| Task description |
Your answer must be the full listing below, restated word for word, with no pictures in it.

| Data block |
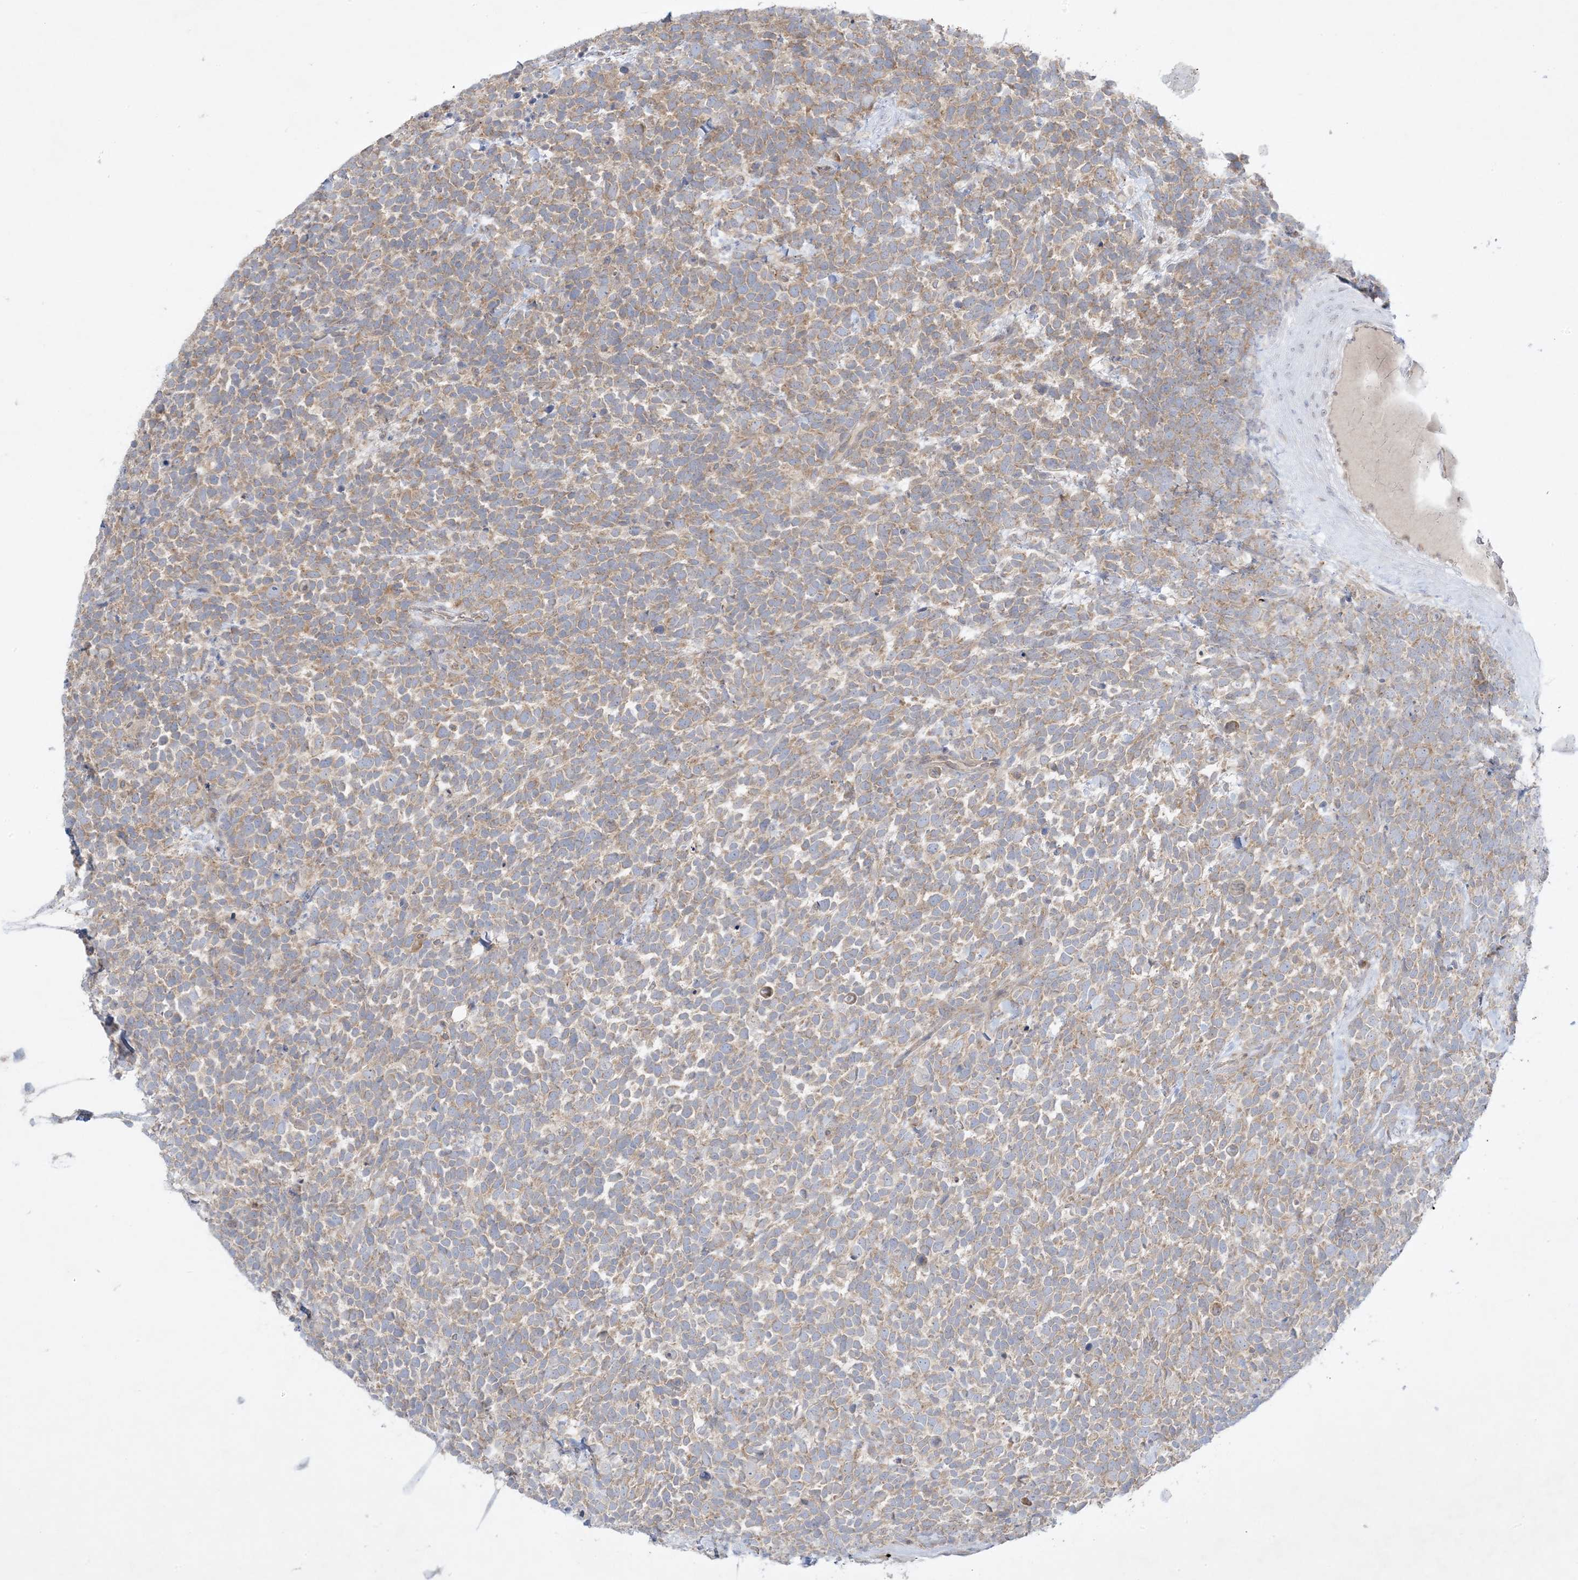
{"staining": {"intensity": "weak", "quantity": ">75%", "location": "cytoplasmic/membranous"}, "tissue": "urothelial cancer", "cell_type": "Tumor cells", "image_type": "cancer", "snomed": [{"axis": "morphology", "description": "Urothelial carcinoma, High grade"}, {"axis": "topography", "description": "Urinary bladder"}], "caption": "Tumor cells display low levels of weak cytoplasmic/membranous staining in approximately >75% of cells in human urothelial cancer.", "gene": "RPP40", "patient": {"sex": "female", "age": 82}}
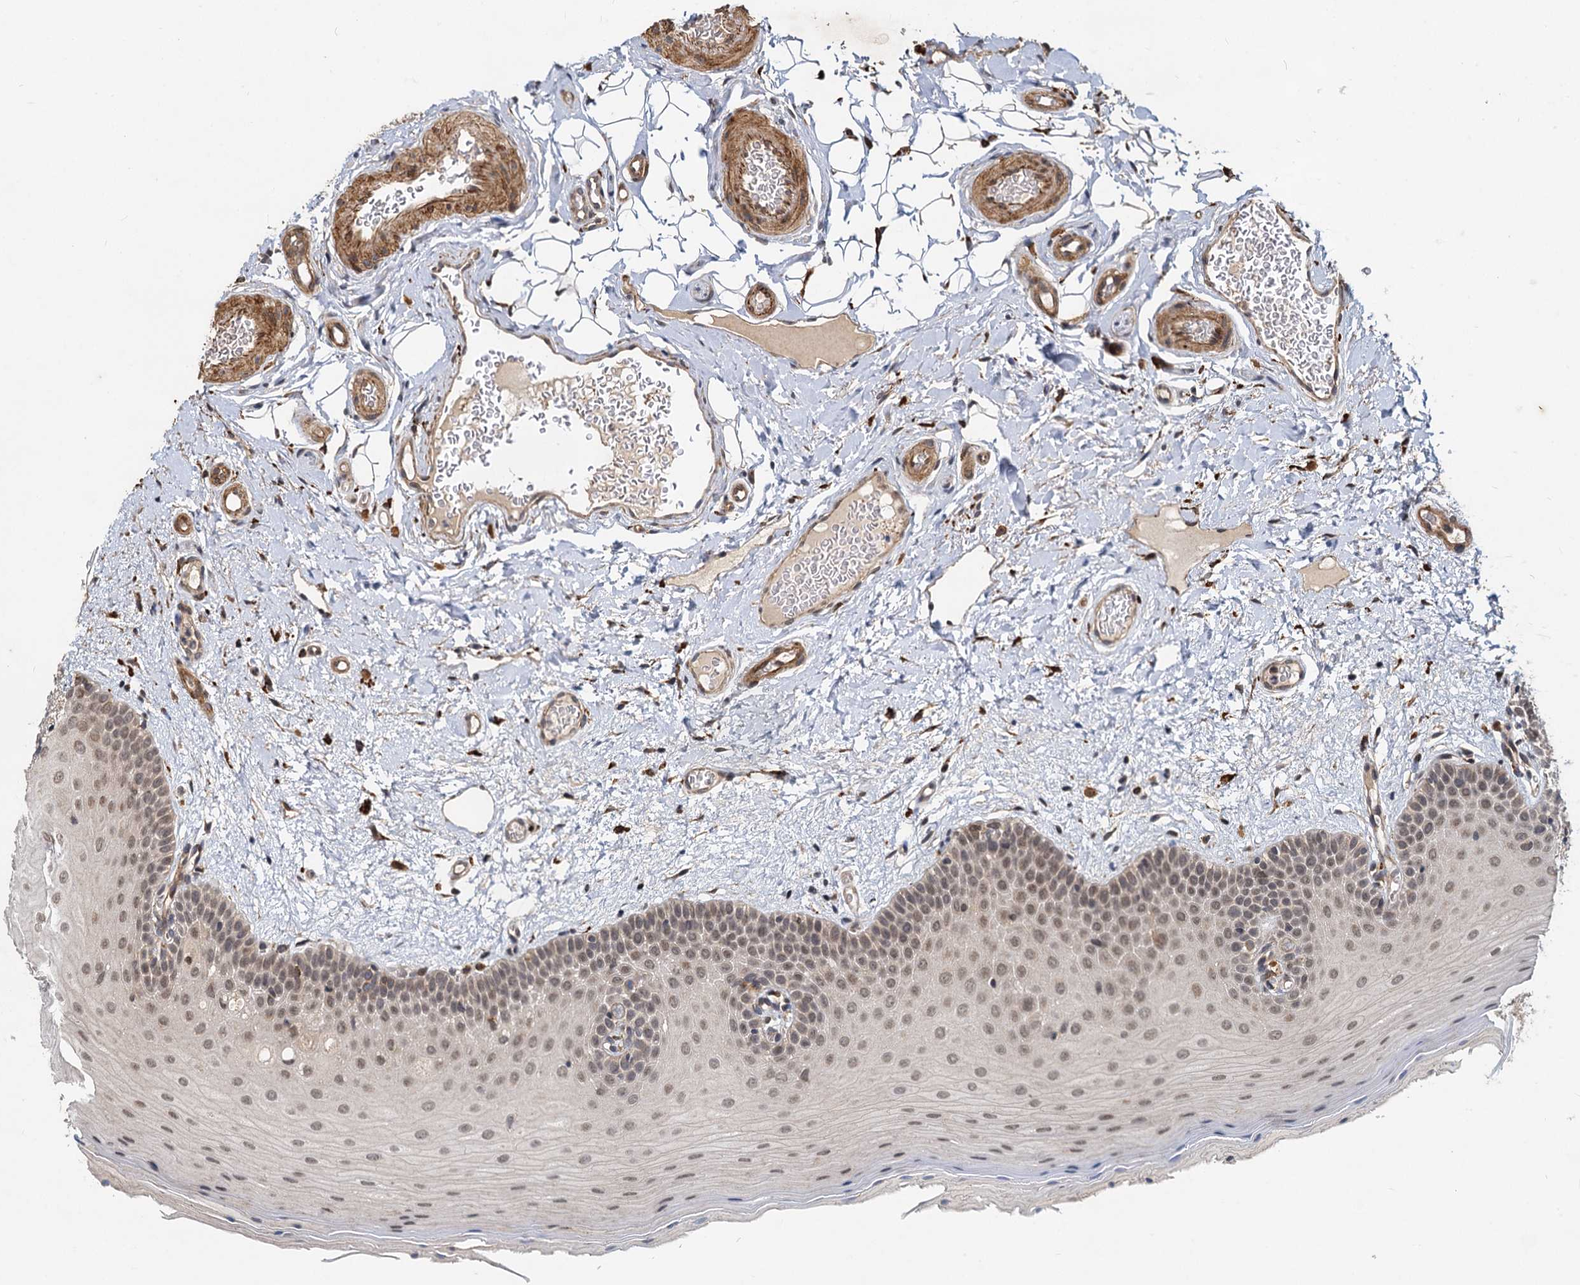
{"staining": {"intensity": "moderate", "quantity": "25%-75%", "location": "nuclear"}, "tissue": "oral mucosa", "cell_type": "Squamous epithelial cells", "image_type": "normal", "snomed": [{"axis": "morphology", "description": "Normal tissue, NOS"}, {"axis": "topography", "description": "Oral tissue"}, {"axis": "topography", "description": "Tounge, NOS"}], "caption": "This micrograph reveals benign oral mucosa stained with immunohistochemistry (IHC) to label a protein in brown. The nuclear of squamous epithelial cells show moderate positivity for the protein. Nuclei are counter-stained blue.", "gene": "TRIM23", "patient": {"sex": "male", "age": 47}}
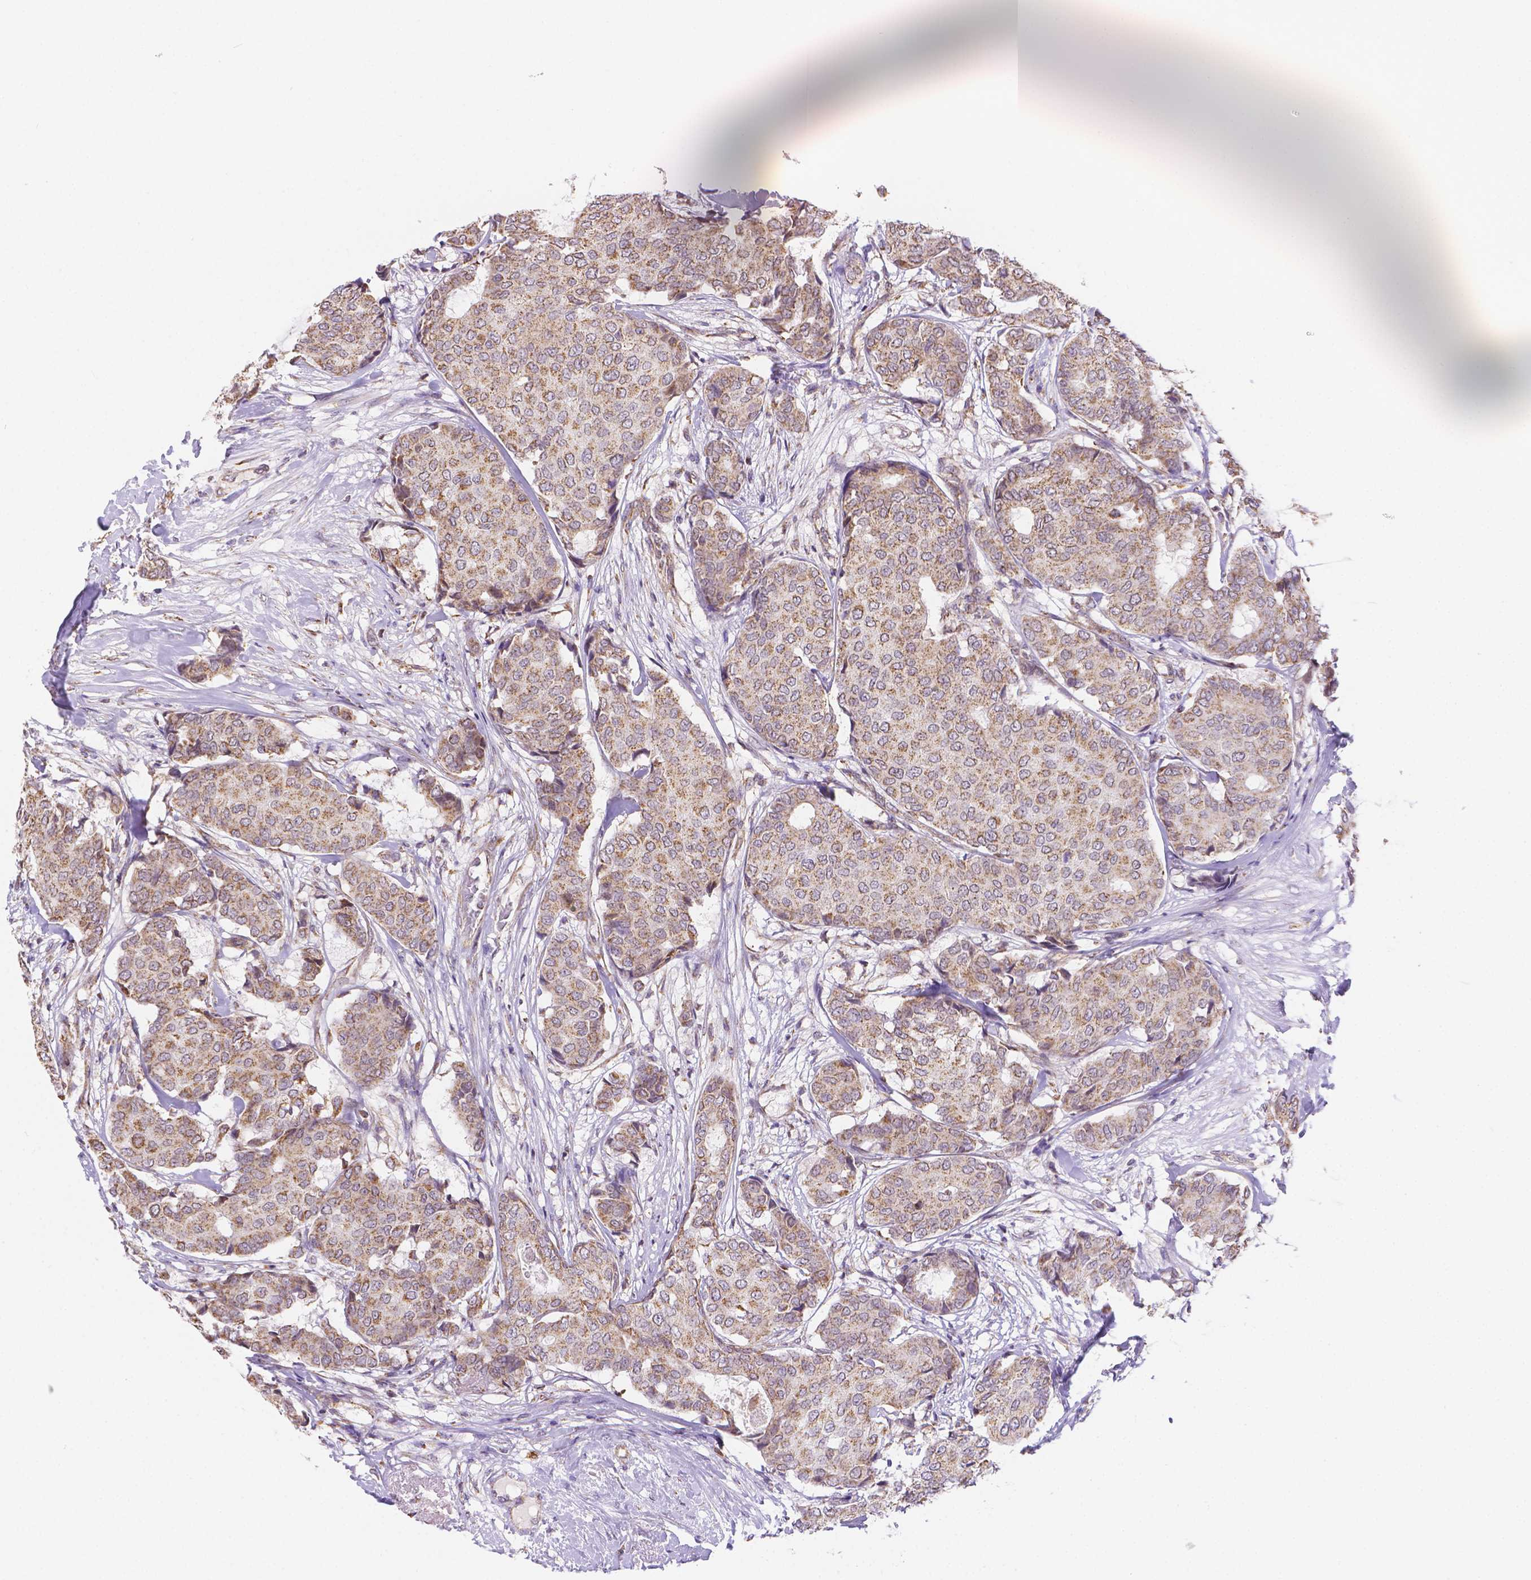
{"staining": {"intensity": "moderate", "quantity": ">75%", "location": "cytoplasmic/membranous"}, "tissue": "breast cancer", "cell_type": "Tumor cells", "image_type": "cancer", "snomed": [{"axis": "morphology", "description": "Duct carcinoma"}, {"axis": "topography", "description": "Breast"}], "caption": "Protein staining shows moderate cytoplasmic/membranous expression in approximately >75% of tumor cells in breast infiltrating ductal carcinoma.", "gene": "CYYR1", "patient": {"sex": "female", "age": 75}}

| Result below |
{"staining": {"intensity": "weak", "quantity": ">75%", "location": "cytoplasmic/membranous"}, "tissue": "urothelial cancer", "cell_type": "Tumor cells", "image_type": "cancer", "snomed": [{"axis": "morphology", "description": "Urothelial carcinoma, High grade"}, {"axis": "topography", "description": "Urinary bladder"}], "caption": "Tumor cells display low levels of weak cytoplasmic/membranous staining in approximately >75% of cells in human urothelial cancer.", "gene": "RPP40", "patient": {"sex": "female", "age": 82}}
{"staining": {"intensity": "moderate", "quantity": "25%-75%", "location": "nuclear"}, "tissue": "oral mucosa", "cell_type": "Squamous epithelial cells", "image_type": "normal", "snomed": [{"axis": "morphology", "description": "Normal tissue, NOS"}, {"axis": "topography", "description": "Oral tissue"}, {"axis": "topography", "description": "Tounge, NOS"}], "caption": "This micrograph reveals benign oral mucosa stained with immunohistochemistry (IHC) to label a protein in brown. The nuclear of squamous epithelial cells show moderate positivity for the protein. Nuclei are counter-stained blue.", "gene": "TRIM23", "patient": {"sex": "male", "age": 47}}
{"staining": {"intensity": "moderate", "quantity": ">75%", "location": "cytoplasmic/membranous"}, "tissue": "breast cancer", "cell_type": "Tumor cells", "image_type": "cancer", "snomed": [{"axis": "morphology", "description": "Duct carcinoma"}, {"axis": "topography", "description": "Breast"}], "caption": "Protein staining shows moderate cytoplasmic/membranous expression in approximately >75% of tumor cells in breast infiltrating ductal carcinoma.", "gene": "CYYR1", "patient": {"sex": "female", "age": 75}}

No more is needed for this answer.